» **WORK INSTRUCTIONS**
In the records below, begin at the line that has "[183,527,209,538] but ->" and stop after the line that has "(261, 424) none"; quote those lines verbatim and nothing more.

» **TASK INPUT**
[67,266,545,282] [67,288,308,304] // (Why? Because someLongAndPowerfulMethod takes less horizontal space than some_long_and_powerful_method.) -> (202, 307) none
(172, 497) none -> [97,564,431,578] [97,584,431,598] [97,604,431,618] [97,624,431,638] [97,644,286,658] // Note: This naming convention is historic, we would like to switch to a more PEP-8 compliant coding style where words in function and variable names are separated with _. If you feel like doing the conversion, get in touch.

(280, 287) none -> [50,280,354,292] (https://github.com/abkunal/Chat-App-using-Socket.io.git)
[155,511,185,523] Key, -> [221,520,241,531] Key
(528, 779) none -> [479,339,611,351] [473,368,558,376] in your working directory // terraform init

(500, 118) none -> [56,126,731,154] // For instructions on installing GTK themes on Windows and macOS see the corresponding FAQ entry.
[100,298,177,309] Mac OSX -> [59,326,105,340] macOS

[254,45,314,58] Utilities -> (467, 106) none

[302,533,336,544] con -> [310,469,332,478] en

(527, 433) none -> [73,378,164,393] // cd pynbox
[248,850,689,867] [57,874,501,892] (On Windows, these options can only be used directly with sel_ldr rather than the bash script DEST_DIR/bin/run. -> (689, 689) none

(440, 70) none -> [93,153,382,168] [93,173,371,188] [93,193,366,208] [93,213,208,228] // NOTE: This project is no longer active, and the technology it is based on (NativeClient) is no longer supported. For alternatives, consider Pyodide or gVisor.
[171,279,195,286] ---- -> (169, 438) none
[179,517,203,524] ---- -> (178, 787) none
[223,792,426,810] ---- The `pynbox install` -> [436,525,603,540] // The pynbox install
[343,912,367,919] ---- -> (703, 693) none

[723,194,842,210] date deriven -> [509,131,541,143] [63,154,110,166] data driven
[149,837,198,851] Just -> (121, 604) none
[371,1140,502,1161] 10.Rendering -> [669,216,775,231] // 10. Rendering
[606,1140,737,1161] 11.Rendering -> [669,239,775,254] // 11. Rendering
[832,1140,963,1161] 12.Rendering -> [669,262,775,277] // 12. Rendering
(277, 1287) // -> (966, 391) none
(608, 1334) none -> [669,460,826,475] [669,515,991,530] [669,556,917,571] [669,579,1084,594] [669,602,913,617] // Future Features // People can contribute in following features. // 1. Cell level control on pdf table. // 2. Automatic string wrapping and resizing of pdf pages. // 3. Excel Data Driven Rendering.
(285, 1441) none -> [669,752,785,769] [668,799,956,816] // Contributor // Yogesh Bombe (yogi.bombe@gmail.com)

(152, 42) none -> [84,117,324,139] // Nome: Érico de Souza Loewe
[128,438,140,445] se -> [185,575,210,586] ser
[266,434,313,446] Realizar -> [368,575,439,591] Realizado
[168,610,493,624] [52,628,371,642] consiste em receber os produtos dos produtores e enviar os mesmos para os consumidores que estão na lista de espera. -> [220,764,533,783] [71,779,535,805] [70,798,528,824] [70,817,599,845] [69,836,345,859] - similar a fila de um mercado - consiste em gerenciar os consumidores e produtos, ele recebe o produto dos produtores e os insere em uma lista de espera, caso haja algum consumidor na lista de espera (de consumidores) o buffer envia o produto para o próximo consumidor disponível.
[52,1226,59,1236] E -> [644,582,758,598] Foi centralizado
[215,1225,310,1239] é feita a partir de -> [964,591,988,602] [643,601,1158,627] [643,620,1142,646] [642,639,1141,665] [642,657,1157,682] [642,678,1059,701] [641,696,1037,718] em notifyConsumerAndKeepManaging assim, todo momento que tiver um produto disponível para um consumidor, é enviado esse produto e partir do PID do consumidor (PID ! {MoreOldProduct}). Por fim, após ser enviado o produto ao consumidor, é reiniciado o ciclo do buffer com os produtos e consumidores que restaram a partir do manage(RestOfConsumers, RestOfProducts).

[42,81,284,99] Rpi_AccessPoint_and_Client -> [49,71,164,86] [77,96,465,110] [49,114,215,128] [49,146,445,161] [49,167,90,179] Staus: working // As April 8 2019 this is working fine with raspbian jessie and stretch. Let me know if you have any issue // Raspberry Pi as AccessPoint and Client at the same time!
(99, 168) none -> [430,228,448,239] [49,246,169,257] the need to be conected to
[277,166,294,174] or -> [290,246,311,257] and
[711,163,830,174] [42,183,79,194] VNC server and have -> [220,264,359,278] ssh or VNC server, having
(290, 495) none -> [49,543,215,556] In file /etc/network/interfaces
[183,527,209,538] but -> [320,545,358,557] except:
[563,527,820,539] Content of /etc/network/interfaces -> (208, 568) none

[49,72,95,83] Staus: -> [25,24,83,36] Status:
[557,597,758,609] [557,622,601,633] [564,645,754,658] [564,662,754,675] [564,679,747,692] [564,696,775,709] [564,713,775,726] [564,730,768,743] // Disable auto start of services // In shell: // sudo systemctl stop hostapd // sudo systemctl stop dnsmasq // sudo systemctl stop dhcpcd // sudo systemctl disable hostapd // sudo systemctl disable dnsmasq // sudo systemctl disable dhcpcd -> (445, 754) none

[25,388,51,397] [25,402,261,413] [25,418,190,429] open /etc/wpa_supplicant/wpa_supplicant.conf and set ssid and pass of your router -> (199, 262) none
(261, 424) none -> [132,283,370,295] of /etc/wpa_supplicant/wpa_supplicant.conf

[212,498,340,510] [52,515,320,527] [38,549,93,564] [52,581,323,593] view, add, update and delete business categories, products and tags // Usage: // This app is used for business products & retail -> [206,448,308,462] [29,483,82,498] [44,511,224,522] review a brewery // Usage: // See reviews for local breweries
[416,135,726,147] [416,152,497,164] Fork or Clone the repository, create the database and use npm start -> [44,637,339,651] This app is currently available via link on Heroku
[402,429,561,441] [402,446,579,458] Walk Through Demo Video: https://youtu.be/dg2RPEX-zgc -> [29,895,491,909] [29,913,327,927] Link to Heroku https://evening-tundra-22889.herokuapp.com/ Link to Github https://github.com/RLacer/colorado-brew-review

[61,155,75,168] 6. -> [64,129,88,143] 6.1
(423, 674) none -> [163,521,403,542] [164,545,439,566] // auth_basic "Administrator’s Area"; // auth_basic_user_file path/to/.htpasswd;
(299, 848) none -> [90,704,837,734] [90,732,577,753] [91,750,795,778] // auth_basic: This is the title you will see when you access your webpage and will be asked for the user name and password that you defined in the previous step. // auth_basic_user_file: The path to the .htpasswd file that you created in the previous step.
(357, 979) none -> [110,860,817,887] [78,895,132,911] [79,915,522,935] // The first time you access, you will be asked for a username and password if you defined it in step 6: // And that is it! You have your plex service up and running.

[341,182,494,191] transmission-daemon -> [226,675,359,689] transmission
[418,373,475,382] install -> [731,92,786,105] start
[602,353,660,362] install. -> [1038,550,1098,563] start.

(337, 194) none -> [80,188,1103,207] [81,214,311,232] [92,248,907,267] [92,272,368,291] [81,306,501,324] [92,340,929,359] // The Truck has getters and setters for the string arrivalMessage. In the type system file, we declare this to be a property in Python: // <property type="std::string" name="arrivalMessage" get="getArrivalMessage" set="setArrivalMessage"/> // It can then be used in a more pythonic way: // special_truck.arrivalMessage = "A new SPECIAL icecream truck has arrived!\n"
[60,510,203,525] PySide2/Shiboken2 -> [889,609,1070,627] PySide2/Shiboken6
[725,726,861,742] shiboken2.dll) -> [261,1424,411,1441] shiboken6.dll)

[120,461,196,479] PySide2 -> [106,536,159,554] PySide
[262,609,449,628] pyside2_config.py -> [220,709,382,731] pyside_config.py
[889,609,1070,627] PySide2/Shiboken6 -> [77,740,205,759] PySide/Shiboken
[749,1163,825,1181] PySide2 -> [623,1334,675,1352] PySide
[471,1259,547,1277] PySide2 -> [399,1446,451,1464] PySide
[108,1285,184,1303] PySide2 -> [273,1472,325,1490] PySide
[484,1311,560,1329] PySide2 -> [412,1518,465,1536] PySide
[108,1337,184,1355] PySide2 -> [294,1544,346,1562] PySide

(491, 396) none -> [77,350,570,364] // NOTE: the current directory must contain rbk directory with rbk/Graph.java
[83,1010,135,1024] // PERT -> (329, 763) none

» **EXERCISE RESPONSE**
[183,527,209,538] but -> [320,545,358,557] except:
[563,527,820,539] Content of /etc/network/interfaces -> (208, 568) none

[49,72,95,83] Staus: -> [25,24,83,36] Status:
[557,597,758,609] [557,622,601,633] [564,645,754,658] [564,662,754,675] [564,679,747,692] [564,696,775,709] [564,713,775,726] [564,730,768,743] // Disable auto start of services // In shell: // sudo systemctl stop hostapd // sudo systemctl stop dnsmasq // sudo systemctl stop dhcpcd // sudo systemctl disable hostapd // sudo systemctl disable dnsmasq // sudo systemctl disable dhcpcd -> (445, 754) none

[25,388,51,397] [25,402,261,413] [25,418,190,429] open /etc/wpa_supplicant/wpa_supplicant.conf and set ssid and pass of your router -> (199, 262) none
(261, 424) none -> [132,283,370,295] of /etc/wpa_supplicant/wpa_supplicant.conf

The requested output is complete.